[Source records — start]

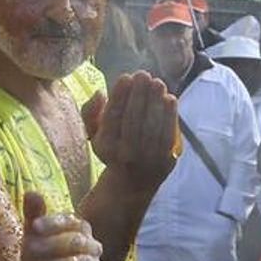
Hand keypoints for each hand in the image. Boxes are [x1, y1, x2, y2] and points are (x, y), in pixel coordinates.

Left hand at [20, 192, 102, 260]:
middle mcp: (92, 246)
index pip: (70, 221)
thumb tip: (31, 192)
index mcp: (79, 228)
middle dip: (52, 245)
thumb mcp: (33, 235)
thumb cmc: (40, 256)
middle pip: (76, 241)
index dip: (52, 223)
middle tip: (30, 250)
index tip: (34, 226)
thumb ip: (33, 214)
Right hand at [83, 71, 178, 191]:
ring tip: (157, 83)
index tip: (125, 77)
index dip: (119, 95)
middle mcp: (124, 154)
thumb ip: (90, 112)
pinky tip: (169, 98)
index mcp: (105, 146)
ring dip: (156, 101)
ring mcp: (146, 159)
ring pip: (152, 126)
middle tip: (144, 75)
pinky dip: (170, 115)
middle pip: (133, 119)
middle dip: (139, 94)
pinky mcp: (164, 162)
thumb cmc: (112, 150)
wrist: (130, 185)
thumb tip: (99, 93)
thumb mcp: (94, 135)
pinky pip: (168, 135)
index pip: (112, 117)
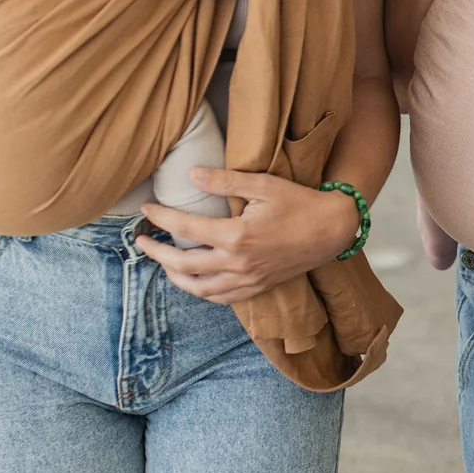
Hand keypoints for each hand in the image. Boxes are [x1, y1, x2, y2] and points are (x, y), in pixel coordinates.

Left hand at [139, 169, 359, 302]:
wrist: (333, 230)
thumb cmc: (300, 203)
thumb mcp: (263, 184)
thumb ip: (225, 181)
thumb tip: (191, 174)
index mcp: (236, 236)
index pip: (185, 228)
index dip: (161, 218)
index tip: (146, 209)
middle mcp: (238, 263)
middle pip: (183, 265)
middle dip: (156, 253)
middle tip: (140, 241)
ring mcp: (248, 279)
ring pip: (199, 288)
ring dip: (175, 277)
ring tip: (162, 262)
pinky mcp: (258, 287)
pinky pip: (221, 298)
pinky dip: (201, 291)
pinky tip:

[Source records — finish]

→ How to complete this task: Copy verbatim the span of lines that begins with the line holding "middle mcp: (238, 263)" and ends at the last line of the records.

→ Solution to the problem:
middle mcp: (238, 263)
middle pip: (183, 265)
middle dip: (156, 253)
middle tip: (140, 241)
ring mcp: (248, 279)
ring pip: (199, 288)
ring dip: (175, 277)
ring tip: (162, 262)
pinky mcp: (258, 287)
pinky pip: (221, 298)
pinky dip: (201, 291)
pinky tip:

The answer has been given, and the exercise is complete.